But Republicans are eagerly running into the election year fight, sensing a reward greater than the risk.

A third Trump justice is certain to tip the court rightward, likely to revisit landmark decisions on abortion, health care, gun rights and other issues. A liberal icon, Ginsburg would be replaced by a justice more in line with Trump’s earlier nominees, Neil Gorsuch and Brett Kavanaugh. Even without fresh polling this week, almost all Republicans backed McConnell’s push for a quick vote.

“It’s a really exciting time,” said Carrie Severino, president of the conservative advocacy group Judicial Crisis Network. “This is a new era.”

The top contender for Trump’s nomination is Amy Coney Barrett, a judge of the 7th U.S. Circuit Court of Appeals in the Midwest. The president had suggested he might meet today with Judge Barbara Lagoa in battleground Florida, but on Wednesday he said they didn’t have a meeting planned.

As early presidential voting is underway in several states, only two Republican senators, Lisa Murkowski of Alaska and Susan Collins of Maine, have objected to the speedy timetable.

There’s little the Democrats can do to block it. The Senate is controlled by Republicans, 53-47, with a simple majority needed for confirmation. Under Senate rules, Vice President Mike Pence can break a tie.

Stored entries
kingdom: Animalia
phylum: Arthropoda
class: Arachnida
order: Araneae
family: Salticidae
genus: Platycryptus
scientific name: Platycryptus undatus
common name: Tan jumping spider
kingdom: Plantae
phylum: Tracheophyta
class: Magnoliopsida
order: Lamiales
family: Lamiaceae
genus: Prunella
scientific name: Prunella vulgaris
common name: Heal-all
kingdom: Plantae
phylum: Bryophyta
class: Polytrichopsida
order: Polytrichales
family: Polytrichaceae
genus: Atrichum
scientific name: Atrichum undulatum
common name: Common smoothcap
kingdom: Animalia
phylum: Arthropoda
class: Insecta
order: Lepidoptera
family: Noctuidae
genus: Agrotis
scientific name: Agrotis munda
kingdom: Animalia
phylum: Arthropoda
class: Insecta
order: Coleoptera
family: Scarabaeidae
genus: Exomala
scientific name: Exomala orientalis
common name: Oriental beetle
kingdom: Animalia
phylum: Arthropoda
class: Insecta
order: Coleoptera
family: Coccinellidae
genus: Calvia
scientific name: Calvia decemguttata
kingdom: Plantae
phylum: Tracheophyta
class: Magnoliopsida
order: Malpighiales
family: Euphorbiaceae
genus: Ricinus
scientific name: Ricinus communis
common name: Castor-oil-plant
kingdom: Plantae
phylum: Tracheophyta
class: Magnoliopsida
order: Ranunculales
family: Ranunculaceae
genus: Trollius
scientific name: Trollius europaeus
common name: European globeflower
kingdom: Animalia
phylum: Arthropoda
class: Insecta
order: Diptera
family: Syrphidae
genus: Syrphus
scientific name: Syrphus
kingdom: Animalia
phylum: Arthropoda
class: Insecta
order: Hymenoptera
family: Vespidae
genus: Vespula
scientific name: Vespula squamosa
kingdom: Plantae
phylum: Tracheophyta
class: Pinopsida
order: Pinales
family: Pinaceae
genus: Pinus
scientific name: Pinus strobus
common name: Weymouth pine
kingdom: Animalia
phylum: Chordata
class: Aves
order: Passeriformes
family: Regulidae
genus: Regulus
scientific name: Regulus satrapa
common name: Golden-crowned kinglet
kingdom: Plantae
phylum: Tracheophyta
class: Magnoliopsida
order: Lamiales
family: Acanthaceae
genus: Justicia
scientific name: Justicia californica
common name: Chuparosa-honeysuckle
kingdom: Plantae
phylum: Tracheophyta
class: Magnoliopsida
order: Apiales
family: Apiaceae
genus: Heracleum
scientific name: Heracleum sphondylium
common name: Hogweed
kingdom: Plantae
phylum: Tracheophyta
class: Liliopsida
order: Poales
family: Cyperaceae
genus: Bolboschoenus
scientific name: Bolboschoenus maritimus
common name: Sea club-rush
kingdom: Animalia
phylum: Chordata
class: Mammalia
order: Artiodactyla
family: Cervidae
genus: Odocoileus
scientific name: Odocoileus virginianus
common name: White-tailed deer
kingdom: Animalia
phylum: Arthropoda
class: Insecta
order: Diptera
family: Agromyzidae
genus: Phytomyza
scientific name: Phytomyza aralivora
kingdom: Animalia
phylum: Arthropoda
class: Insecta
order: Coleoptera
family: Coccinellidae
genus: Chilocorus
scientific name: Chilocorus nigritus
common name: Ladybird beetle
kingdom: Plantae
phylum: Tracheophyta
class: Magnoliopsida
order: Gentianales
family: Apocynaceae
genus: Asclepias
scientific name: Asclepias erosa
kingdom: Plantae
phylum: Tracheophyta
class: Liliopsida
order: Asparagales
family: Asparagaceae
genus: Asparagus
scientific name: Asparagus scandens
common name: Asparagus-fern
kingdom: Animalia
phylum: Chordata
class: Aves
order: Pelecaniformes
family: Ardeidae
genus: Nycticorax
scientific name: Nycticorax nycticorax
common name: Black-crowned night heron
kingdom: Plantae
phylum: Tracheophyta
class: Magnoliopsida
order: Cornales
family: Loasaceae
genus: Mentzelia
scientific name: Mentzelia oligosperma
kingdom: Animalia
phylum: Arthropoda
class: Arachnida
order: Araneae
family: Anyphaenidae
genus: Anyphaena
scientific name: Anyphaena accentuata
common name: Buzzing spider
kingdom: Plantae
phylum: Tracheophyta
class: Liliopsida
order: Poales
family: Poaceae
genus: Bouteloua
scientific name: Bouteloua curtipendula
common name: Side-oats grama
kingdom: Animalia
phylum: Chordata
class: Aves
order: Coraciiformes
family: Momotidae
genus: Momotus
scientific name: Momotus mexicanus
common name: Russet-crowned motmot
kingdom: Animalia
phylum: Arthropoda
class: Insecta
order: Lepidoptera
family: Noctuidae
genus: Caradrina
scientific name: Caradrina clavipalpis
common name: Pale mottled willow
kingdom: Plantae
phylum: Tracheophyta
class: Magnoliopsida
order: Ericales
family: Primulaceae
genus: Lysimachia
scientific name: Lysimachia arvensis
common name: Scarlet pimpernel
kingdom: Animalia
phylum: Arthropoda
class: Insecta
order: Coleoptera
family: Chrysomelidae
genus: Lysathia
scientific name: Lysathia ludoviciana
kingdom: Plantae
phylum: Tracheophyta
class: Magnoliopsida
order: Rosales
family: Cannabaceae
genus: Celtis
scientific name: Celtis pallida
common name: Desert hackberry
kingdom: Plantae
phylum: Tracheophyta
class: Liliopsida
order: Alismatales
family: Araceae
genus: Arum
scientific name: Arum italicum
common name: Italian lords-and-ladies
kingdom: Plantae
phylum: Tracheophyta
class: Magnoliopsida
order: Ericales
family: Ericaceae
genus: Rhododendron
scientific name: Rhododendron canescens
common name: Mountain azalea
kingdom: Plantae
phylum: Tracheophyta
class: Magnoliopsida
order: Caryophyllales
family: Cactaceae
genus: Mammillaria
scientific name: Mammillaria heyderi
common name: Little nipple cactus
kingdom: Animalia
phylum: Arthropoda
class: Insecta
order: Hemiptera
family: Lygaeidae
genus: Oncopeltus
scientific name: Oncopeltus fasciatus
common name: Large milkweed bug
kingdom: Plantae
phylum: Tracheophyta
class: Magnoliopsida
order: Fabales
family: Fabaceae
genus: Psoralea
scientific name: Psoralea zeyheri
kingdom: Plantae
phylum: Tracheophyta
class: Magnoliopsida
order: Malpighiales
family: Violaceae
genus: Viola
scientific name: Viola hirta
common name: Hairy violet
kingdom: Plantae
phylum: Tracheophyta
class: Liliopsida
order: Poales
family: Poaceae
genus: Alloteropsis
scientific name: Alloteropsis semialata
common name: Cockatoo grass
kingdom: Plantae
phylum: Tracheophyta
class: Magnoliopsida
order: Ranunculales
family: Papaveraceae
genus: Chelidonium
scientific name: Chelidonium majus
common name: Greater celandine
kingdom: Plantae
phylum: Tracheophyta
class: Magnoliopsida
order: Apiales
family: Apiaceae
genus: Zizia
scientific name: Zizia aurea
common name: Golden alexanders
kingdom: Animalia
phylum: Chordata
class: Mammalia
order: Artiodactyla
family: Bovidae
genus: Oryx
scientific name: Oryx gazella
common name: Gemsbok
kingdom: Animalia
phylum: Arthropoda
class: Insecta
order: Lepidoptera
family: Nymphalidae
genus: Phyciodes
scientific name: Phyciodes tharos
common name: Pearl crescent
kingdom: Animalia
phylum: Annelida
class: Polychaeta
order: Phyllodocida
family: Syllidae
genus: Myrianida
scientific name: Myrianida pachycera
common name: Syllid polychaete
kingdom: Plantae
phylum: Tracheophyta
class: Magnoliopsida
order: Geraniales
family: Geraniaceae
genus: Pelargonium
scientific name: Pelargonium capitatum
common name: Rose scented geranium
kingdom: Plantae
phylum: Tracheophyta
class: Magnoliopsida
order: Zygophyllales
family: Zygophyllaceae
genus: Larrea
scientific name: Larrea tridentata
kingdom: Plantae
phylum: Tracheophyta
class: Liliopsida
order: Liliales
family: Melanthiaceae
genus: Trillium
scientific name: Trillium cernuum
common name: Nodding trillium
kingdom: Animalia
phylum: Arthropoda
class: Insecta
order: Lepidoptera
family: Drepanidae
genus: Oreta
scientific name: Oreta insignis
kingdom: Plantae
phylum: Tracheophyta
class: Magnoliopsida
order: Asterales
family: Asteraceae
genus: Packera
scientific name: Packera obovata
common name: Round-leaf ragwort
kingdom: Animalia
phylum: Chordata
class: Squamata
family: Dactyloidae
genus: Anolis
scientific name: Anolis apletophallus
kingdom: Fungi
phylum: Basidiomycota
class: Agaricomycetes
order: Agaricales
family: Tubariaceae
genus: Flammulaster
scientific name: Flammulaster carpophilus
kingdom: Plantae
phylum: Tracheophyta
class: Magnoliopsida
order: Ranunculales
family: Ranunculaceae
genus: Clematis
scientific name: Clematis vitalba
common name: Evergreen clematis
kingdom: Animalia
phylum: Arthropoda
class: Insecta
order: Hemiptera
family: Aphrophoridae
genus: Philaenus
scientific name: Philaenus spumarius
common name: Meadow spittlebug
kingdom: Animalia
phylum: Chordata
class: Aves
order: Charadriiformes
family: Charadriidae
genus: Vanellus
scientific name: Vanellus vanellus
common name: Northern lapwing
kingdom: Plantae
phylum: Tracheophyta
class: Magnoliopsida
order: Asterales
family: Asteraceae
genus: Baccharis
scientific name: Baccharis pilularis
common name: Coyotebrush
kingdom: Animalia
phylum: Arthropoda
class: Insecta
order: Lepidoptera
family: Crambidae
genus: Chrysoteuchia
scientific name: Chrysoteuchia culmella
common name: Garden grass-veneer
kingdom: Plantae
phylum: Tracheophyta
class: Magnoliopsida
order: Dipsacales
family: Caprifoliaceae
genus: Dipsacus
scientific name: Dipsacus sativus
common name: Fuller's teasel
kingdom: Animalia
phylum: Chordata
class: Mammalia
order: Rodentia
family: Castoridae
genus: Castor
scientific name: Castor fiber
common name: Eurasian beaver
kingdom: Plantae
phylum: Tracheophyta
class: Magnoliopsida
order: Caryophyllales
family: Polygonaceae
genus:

# [Directions]
1/ Using the Supreme Court report, tell whether each statement agrees with it: (a) Republicans control the Senate 53-47. (b) On Wednesday, Trump said he had a meeting planned with Judge Barbara Lagoa. (c) Three Republican senators have objected to the speedy timetable. Answer yes or no for each and quote the words that decide it.
2/ Retype the Supreme Court report from "But Republicans are" to "a quick vote.", including both ends.

# [Solutions to the tasks]
1/
(a) Yes: "The Senate is controlled by Republicans, 53-47"
(b) No: "on Wednesday he said they didn’t have a meeting planned"
(c) No: "only two Republican senators, Lisa Murkowski of Alaska and Susan Collins of Maine, have objected to the speedy timetable"

2/
But Republicans are eagerly running into the election year fight, sensing a reward greater than the risk.

A third Trump justice is certain to tip the court rightward, likely to revisit landmark decisions on abortion, health care, gun rights and other issues. A liberal icon, Ginsburg would be replaced by a justice more in line with Trump’s earlier nominees, Neil Gorsuch and Brett Kavanaugh. Even without fresh polling this week, almost all Republicans backed McConnell’s push for a quick vote.